Assignment: Search the records for "overtime". Report every line where it occurs.

----

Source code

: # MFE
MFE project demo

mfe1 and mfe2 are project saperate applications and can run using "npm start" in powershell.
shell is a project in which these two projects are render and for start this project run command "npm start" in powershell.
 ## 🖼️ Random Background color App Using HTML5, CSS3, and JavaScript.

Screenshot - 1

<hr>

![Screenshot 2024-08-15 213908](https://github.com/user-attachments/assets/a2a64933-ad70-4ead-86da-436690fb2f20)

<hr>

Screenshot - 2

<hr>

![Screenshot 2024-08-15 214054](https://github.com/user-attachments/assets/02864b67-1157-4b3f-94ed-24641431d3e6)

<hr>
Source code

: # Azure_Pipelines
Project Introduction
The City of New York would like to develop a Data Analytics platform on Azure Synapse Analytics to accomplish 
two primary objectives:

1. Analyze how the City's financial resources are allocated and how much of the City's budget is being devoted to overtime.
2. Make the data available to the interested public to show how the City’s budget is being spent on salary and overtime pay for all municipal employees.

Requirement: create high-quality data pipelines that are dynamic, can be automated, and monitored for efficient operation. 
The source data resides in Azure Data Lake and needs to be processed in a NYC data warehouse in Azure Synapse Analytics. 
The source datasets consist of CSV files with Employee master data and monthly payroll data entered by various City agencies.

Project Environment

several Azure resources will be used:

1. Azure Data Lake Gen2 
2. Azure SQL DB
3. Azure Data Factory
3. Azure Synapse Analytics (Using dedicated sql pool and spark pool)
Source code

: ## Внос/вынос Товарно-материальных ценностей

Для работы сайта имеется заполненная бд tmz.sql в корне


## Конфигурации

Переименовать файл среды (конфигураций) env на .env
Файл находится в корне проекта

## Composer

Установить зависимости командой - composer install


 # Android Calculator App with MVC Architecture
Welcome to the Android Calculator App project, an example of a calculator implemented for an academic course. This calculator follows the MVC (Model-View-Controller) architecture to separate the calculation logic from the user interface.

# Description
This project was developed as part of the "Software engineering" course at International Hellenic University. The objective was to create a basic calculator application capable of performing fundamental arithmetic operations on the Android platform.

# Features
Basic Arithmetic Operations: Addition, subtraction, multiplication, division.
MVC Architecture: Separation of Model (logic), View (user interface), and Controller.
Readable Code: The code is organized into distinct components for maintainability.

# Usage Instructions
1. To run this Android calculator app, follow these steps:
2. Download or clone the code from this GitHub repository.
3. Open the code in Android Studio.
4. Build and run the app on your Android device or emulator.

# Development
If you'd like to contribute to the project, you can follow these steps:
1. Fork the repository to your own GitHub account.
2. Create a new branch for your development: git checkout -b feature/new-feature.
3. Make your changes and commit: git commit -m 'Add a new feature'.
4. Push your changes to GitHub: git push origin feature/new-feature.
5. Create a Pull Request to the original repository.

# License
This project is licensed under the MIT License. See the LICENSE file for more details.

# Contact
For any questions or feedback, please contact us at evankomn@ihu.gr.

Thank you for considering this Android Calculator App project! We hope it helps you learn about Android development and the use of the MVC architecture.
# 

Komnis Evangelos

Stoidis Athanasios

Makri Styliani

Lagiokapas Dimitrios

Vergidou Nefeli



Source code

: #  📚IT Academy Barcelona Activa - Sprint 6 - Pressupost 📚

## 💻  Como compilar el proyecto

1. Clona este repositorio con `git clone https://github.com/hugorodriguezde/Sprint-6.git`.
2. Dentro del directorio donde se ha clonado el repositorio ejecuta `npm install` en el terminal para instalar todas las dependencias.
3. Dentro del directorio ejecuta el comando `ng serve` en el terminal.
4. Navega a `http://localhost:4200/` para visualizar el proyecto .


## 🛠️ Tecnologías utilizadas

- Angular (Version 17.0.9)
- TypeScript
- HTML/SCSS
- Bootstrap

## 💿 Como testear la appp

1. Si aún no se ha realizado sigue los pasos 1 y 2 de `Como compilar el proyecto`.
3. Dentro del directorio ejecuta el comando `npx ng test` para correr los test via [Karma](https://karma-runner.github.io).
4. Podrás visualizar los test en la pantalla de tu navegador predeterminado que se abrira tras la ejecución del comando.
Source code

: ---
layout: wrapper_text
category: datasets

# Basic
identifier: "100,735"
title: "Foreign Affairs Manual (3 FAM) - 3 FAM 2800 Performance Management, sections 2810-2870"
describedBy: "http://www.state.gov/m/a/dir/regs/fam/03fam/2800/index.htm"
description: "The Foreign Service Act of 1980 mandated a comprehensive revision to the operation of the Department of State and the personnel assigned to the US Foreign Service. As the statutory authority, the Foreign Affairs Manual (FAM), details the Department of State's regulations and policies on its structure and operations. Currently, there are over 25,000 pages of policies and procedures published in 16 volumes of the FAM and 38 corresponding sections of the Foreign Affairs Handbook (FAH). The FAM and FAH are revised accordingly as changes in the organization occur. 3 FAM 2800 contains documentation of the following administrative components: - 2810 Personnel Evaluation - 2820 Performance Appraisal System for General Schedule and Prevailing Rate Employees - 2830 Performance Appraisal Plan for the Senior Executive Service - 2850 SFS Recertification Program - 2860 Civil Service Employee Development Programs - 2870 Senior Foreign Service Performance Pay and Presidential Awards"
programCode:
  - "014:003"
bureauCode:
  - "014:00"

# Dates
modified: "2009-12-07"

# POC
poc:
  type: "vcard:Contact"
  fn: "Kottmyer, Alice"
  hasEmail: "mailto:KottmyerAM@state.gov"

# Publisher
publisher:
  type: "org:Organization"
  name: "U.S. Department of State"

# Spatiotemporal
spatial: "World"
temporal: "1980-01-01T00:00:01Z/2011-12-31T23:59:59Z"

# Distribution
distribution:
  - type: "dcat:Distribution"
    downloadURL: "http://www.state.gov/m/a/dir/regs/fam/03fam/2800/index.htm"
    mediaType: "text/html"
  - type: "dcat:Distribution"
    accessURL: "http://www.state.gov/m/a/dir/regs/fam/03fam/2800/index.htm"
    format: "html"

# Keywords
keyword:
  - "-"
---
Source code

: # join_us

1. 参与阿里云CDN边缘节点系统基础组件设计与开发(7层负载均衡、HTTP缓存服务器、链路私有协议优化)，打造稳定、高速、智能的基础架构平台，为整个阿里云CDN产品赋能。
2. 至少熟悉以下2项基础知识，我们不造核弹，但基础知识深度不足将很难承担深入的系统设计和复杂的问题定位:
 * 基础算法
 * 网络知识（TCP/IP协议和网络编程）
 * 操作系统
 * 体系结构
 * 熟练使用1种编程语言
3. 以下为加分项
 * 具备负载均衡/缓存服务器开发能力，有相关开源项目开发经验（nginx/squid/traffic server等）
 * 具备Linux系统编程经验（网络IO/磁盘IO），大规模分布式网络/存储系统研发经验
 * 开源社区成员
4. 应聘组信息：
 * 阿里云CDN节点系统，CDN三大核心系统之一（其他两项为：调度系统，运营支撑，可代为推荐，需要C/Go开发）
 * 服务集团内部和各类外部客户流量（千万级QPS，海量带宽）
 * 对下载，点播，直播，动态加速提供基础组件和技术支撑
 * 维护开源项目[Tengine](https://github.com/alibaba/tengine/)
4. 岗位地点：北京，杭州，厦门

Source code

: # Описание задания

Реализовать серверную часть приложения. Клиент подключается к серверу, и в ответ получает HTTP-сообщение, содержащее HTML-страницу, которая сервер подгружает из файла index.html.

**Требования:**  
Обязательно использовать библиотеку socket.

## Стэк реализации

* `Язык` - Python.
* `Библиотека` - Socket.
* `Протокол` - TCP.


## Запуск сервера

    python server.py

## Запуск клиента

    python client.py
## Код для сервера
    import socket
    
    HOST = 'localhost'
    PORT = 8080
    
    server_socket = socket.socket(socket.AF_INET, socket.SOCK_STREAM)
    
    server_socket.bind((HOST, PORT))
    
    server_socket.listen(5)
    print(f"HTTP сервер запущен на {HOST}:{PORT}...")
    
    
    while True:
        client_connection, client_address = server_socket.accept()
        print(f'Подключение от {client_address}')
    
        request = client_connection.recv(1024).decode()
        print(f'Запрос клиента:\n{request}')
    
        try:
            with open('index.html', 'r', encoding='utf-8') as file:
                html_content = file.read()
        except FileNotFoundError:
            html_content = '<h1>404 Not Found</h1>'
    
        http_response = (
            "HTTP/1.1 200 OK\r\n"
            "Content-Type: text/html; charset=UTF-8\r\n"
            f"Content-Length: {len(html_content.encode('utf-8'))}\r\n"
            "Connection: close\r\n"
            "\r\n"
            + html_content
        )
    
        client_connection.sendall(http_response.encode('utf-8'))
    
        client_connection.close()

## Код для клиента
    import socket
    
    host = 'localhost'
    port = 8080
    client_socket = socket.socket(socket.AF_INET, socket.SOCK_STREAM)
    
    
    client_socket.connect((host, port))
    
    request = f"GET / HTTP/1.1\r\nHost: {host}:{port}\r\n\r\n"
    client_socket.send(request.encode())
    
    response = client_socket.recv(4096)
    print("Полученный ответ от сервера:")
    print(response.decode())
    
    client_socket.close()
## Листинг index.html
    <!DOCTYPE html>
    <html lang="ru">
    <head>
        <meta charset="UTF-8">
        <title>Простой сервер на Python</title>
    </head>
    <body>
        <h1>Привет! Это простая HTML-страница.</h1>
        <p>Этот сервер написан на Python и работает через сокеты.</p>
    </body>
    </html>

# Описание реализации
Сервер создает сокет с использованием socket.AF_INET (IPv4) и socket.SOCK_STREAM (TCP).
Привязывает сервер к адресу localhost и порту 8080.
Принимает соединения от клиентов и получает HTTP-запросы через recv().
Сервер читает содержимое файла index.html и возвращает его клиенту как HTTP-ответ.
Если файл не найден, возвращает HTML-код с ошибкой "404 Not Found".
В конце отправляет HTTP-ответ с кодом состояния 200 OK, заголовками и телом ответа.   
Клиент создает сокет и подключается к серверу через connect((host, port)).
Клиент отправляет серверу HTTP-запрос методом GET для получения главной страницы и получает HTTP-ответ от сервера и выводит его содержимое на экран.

----

Your solution:
1. Analyze how the City's financial resources are allocated and how much of the City's budget is being devoted to overtime.
2. Make the data available to the interested public to show how the City’s budget is being spent on salary and overtime pay for all municipal employees.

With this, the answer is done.